Le Maroc et ses alliés arabes se retirent du sommet arabo-africain de Malabo

Le Maroc et ses alliés arabes se retirent du sommet arabo-africain de Malabo

Le Maroc, qui bénéficie de liens solides avec les pays du Golfe, a pu mobiliser derrière lui l’Arabie Saoudite, les Émirats arabes unis, Bahreïn, le Qatar, le sultanat d’Oman, la Jordanie, le Yémen et la Somalie qui ont tous annoncé leur boycott. Le Koweït, un des principaux bailleurs de fonds de ce sommet, ainsi que l’Égypte, ne les ont pas suivis dans cette démarche. 

Les diplomates marocains considèrent que seul les pays membres de l’ONU ont le droit de siéger à ce sommet, or il se trouve que la RASD n’en fait pas partie. Se disant « conscient de l’importance du partenariat arabo-africain » et « renouvelant sa grande considération » à la Guinée équatoriale, ils affirment qu’il « ne peuvent tolérer le non-respect de la souveraineté des États et de leur unité territoriale », pourtant consacrées lors des précédents sommets arabo-africains.

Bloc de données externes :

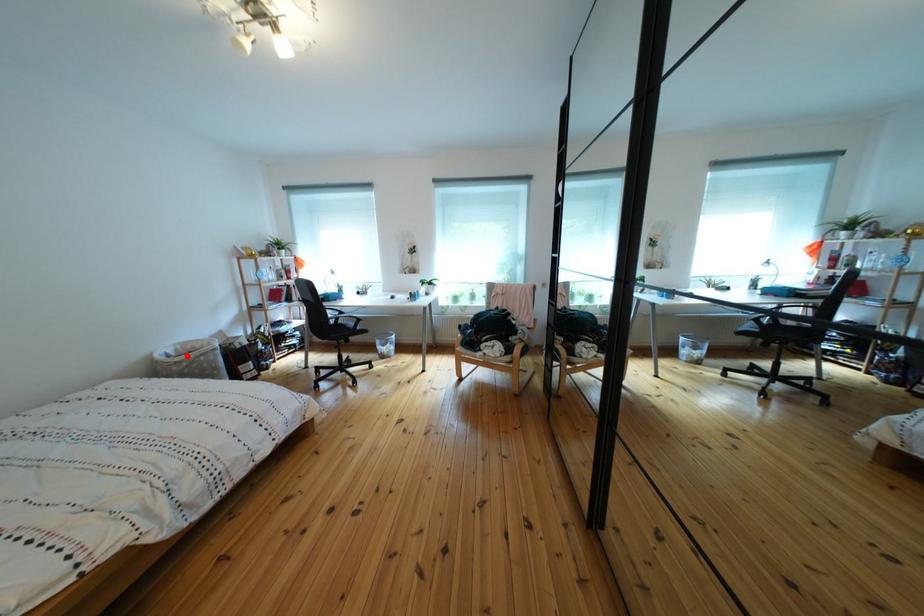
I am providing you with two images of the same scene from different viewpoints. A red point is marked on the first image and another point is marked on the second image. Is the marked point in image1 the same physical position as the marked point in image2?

La RASD a toujours été empêchée de siéger à ce sommet qui s’est tenu jusqu’à maintenant dans trois capitales : au Caire en en mars 1977, à Syrte (Libye) en octobre 2010, et enfin, au Koweït, en novembre 2013. C’est lors de cette dernière session qu’il a été convenu d’organiser le prochain rendez-vous en Afrique. Et c’est la Guinée équatoriale qui a été choisie par l’Union africaine (UA) pour l’accueillir.

Le sommet de ce mercredi a été précédé d’une rencontre préparatoire des ministres des Affaires étrangères arabes et africains lundi 21 novembre, durant laquelle le ministre marocain chargé des Affaires de la migration, Anis Birou, s’est opposé à la présence d’une délégation sahraouie, indique le journal arabophone Al Quds Al Arabi, basé à Londres. Malgré les tentatives de réconciliation entre le clan africain, qui considère que la RASD est membre de l’UA, et le clan arabe, qui affirme qu’elle n’est pas admise au sein de la Ligue arabe, le Maroc a pris la décision de se retirer, entraînant ses alliés avec lui.

Ce retrait ne manquera pas d’affecter un sommet où le sujet de l’accélération des flux arabes vers le continent est censé occuper le cœur des débats. Selon la note d’orientation officielle de cette rencontre, les chefs d’État devraient entériner la création d’un fonds arabo-africain en cas de catastrophe, ainsi que différents accords liés à la problématique migratoire et à la lutte contre le terrorisme. Au programme aussi, l’adoption d’un rapport sur la mise en oeuvre des initiatives de l’émir du Koweït sur l’investissement et le développement.

(Avec Jeune afrique)

2 COMMENTAIRES
  • libre

    on s’en fout il faut que nous les africains nous apprenons a voler de nos propres ailes

    • marocain

      le Maroc aussi est un pays africain, qu’il faut respecter sa souveraineté territoriale, le polisario ne doit pas être présent car il ne emplit pas les conditions des Nations unies pour être un état, tout ce qui se passe c’est que dans l’union africain il un lobby contre les intérêts du Maroc.